Doing calculations between columns of different dataframe where something like a for loop is include-CodePudding

I have the following to dataframes

DF1:
 ---------- ---------- --------- 
|     Place|       lat|      lon|
 ---------- ---------- --------- 
|         A|       X_A|      Y_A|
|         B|       X_B|      Y_B|
|         C|       X_C|      Y_C|
 ---------- ---------- --------- 

DF2:
 ---------- ---------- --------- 
|      City|       lat|      lon|
 ---------- ---------- --------- 
|         D|       X_D|      Y_D|
|         E|       X_E|      Y_E|
|         F|       X_F|      Y_F|
|         G|       X_G|      Y_G|
|         H|       X_H|      Y_H|
|         I|       X_I|      Y_I|
 ---------- ---------- ---------

What I want to obtain is the shortest euclidean distance from Place (from DF1) to City(from DF2)

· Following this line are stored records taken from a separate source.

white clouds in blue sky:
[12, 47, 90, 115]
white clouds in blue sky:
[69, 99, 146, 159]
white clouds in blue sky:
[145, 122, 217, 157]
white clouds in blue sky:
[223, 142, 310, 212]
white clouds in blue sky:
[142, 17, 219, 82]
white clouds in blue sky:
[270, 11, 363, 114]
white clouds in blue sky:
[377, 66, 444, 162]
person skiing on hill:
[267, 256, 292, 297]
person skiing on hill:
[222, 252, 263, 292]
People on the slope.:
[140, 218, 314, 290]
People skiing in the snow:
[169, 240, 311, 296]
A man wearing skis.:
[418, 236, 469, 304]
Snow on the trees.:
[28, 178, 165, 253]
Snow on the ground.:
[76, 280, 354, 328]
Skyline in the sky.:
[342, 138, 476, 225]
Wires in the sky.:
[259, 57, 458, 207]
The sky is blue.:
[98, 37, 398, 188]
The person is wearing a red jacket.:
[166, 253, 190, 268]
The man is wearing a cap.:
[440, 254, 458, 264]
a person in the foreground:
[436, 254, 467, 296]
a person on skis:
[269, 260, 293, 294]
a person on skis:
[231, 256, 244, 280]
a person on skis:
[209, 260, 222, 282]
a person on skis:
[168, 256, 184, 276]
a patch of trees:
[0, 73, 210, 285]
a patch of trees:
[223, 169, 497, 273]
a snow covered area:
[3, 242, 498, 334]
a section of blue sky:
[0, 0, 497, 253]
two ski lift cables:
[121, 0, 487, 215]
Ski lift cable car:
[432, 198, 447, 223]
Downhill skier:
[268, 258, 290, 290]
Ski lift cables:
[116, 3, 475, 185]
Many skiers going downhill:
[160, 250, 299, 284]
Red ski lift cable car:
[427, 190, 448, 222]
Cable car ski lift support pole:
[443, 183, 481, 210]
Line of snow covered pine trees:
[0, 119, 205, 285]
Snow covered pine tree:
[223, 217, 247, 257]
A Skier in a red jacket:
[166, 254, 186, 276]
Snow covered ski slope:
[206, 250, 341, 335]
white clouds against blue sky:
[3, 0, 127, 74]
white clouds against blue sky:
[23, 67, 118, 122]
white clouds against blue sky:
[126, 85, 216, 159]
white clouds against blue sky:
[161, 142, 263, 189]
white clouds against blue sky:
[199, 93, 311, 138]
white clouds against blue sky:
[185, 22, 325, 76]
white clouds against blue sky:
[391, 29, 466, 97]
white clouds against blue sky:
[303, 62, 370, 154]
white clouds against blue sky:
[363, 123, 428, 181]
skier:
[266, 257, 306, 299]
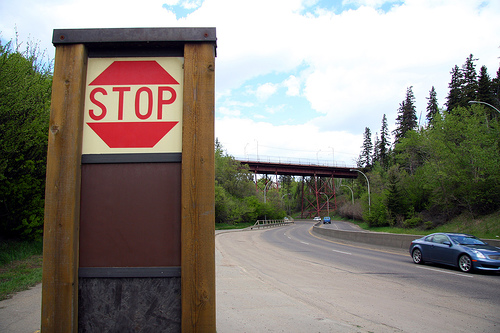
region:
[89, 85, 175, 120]
the word stop on a sign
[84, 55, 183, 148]
an unusual stop sign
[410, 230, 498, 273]
a black compact car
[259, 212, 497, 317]
a curving highway road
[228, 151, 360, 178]
a bridge overpass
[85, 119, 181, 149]
a four sided design on a sign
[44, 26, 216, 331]
a wooden sign post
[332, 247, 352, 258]
a dotted white line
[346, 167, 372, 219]
a silver metal street light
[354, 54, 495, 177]
tall pines on the side of the hill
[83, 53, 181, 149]
Stop sign next to the road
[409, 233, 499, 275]
Blue car on the road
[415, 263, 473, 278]
White traffic line next to the blue car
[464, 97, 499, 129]
Light post next to the road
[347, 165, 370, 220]
Light post next to the road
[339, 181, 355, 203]
Light post next to the road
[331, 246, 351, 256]
White line on the road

So what I have to do is: first calculate the distance of Place A to the cities D until I and then decide the shortest distance based on the calculation.

So the pseudocode is something showed below containing a nested for loop:

for (places = ranging from A until C){
   X1 = places.lat
   Y1 = places.lon
   for (city = ranging from D until I){
       X2 = city.lat
       Y2 = city.lon
       list d = sqrt((X2-X1)^2 - (Y2-Y1)^2))
   res[place] = min(d)}

where res[] is actually a column in a dataframe containing the shortest distance.

So what I first thought is using a CrossJoin() between the two dataframes, but then I don't know how I should continue after that step.

So can help anyone help me out?

CodePudding user response：

Once you've done your cross join, you can compute euclidean distance using hypot function and store it into a distance column with withColumn dataset method and then get minimum value of this column by grouping by Place column aggregating distance column with min aggregate function.

Here is the complete code:

import org.apache.spark.sql.functions
import org.apache.spark.sql.functions.hypot

df1.crossJoin(df2)
  .withColumn("distance", hypot(df1.col("lat") - df2.col("lat"), df1.col("lon") - df2.col("lon")))
  .groupBy("Place")
  .agg(functions.min("distance").as("min_distance"))

You will get a dataframe with two columns, similar to the following one:

 ----- ----------------- 
|Place|min_distance     |
 ----- ----------------- 
|B    |2.68700576850888 |
|C    |2.545584412271571|
|A    |2.82842712474619 |
 ----- -----------------